■ Rows taken from a dataset
□ □ □

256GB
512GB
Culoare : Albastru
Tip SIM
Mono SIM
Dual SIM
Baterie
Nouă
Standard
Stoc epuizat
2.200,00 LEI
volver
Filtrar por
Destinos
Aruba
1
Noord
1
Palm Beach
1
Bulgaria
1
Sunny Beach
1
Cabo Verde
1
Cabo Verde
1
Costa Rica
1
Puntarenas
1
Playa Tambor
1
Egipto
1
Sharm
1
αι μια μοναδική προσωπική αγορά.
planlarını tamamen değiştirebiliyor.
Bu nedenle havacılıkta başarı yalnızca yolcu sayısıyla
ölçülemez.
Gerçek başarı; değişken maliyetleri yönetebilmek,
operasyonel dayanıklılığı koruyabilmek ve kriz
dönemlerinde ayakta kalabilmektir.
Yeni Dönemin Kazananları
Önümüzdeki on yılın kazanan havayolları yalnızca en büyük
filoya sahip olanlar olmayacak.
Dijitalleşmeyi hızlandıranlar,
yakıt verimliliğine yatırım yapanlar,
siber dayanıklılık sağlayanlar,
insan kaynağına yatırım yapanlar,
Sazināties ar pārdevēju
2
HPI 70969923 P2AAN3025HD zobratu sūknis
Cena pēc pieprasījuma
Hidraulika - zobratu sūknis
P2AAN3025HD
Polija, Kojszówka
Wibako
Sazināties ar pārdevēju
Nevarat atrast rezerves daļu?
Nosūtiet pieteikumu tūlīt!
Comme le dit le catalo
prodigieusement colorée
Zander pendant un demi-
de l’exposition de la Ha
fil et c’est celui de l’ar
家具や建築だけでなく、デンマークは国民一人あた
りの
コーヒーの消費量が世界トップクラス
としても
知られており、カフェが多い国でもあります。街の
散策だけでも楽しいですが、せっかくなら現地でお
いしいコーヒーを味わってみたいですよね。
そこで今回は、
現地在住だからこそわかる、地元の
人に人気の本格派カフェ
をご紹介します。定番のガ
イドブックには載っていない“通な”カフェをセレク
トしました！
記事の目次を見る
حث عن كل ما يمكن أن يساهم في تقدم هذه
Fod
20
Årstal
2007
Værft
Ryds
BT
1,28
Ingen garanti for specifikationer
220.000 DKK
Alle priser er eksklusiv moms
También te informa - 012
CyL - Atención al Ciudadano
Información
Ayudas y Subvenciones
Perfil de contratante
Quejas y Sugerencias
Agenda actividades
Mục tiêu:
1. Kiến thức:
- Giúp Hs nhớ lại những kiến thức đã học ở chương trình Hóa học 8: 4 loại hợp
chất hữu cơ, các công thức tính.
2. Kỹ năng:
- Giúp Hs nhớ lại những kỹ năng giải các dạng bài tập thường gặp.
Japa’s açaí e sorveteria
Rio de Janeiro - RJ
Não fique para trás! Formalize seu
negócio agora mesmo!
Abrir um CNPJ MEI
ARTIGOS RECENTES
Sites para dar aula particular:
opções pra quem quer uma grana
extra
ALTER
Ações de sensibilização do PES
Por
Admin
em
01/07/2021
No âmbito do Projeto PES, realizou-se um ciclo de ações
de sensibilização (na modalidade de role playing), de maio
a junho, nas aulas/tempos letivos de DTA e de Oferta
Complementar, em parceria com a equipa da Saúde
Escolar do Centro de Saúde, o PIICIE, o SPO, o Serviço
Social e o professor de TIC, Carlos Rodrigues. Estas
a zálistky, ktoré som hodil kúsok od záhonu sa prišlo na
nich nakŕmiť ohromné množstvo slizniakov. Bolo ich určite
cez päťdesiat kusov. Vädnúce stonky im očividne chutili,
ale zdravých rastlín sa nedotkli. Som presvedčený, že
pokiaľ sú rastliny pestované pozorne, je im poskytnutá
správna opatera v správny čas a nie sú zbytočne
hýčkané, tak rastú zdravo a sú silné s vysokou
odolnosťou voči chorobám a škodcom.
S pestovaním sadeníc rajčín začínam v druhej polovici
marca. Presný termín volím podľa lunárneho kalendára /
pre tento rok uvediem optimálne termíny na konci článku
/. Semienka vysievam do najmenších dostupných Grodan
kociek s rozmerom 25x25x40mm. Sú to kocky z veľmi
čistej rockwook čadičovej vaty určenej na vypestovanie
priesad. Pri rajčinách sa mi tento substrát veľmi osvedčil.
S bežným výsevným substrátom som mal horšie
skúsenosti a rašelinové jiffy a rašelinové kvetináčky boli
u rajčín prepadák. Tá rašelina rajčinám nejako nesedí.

□ □ □

Reproduce every line of the rows above verbatim, keeping their order and wording unchanged.

256GB
512GB
Culoare : Albastru
Tip SIM
Mono SIM
Dual SIM
Baterie
Nouă
Standard
Stoc epuizat
2.200,00 LEI
volver
Filtrar por
Destinos
Aruba
1
Noord
1
Palm Beach
1
Bulgaria
1
Sunny Beach
1
Cabo Verde
1
Cabo Verde
1
Costa Rica
1
Puntarenas
1
Playa Tambor
1
Egipto
1
Sharm
1
αι μια μοναδική προσωπική αγορά.
planlarını tamamen değiştirebiliyor.
Bu nedenle havacılıkta başarı yalnızca yolcu sayısıyla
ölçülemez.
Gerçek başarı; değişken maliyetleri yönetebilmek,
operasyonel dayanıklılığı koruyabilmek ve kriz
dönemlerinde ayakta kalabilmektir.
Yeni Dönemin Kazananları
Önümüzdeki on yılın kazanan havayolları yalnızca en büyük
filoya sahip olanlar olmayacak.
Dijitalleşmeyi hızlandıranlar,
yakıt verimliliğine yatırım yapanlar,
siber dayanıklılık sağlayanlar,
insan kaynağına yatırım yapanlar,
Sazināties ar pārdevēju
2
HPI 70969923 P2AAN3025HD zobratu sūknis
Cena pēc pieprasījuma
Hidraulika - zobratu sūknis
P2AAN3025HD
Polija, Kojszówka
Wibako
Sazināties ar pārdevēju
Nevarat atrast rezerves daļu?
Nosūtiet pieteikumu tūlīt!
Comme le dit le catalo
prodigieusement colorée
Zander pendant un demi-
de l’exposition de la Ha
fil et c’est celui de l’ar
家具や建築だけでなく、デンマークは国民一人あた
りの
コーヒーの消費量が世界トップクラス
としても
知られており、カフェが多い国でもあります。街の
散策だけでも楽しいですが、せっかくなら現地でお
いしいコーヒーを味わってみたいですよね。
そこで今回は、
現地在住だからこそわかる、地元の
人に人気の本格派カフェ
をご紹介します。定番のガ
イドブックには載っていない“通な”カフェをセレク
トしました！
記事の目次を見る
حث عن كل ما يمكن أن يساهم في تقدم هذه
Fod
20
Årstal
2007
Værft
Ryds
BT
1,28
Ingen garanti for specifikationer
220.000 DKK
Alle priser er eksklusiv moms
También te informa - 012
CyL - Atención al Ciudadano
Información
Ayudas y Subvenciones
Perfil de contratante
Quejas y Sugerencias
Agenda actividades
Mục tiêu:
1. Kiến thức:
- Giúp Hs nhớ lại những kiến thức đã học ở chương trình Hóa học 8: 4 loại hợp
chất hữu cơ, các công thức tính.
2. Kỹ năng:
- Giúp Hs nhớ lại những kỹ năng giải các dạng bài tập thường gặp.
Japa’s açaí e sorveteria
Rio de Janeiro - RJ
Não fique para trás! Formalize seu
negócio agora mesmo!
Abrir um CNPJ MEI
ARTIGOS RECENTES
Sites para dar aula particular:
opções pra quem quer uma grana
extra
ALTER
Ações de sensibilização do PES
Por
Admin
em
01/07/2021
No âmbito do Projeto PES, realizou-se um ciclo de ações
de sensibilização (na modalidade de role playing), de maio
a junho, nas aulas/tempos letivos de DTA e de Oferta
Complementar, em parceria com a equipa da Saúde
Escolar do Centro de Saúde, o PIICIE, o SPO, o Serviço
Social e o professor de TIC, Carlos Rodrigues. Estas
a zálistky, ktoré som hodil kúsok od záhonu sa prišlo na
nich nakŕmiť ohromné množstvo slizniakov. Bolo ich určite
cez päťdesiat kusov. Vädnúce stonky im očividne chutili,
ale zdravých rastlín sa nedotkli. Som presvedčený, že
pokiaľ sú rastliny pestované pozorne, je im poskytnutá
správna opatera v správny čas a nie sú zbytočne
hýčkané, tak rastú zdravo a sú silné s vysokou
odolnosťou voči chorobám a škodcom.
S pestovaním sadeníc rajčín začínam v druhej polovici
marca. Presný termín volím podľa lunárneho kalendára /
pre tento rok uvediem optimálne termíny na konci článku
/. Semienka vysievam do najmenších dostupných Grodan
kociek s rozmerom 25x25x40mm. Sú to kocky z veľmi
čistej rockwook čadičovej vaty určenej na vypestovanie
priesad. Pri rajčinách sa mi tento substrát veľmi osvedčil.
S bežným výsevným substrátom som mal horšie
skúsenosti a rašelinové jiffy a rašelinové kvetináčky boli
u rajčín prepadák. Tá rašelina rajčinám nejako nesedí.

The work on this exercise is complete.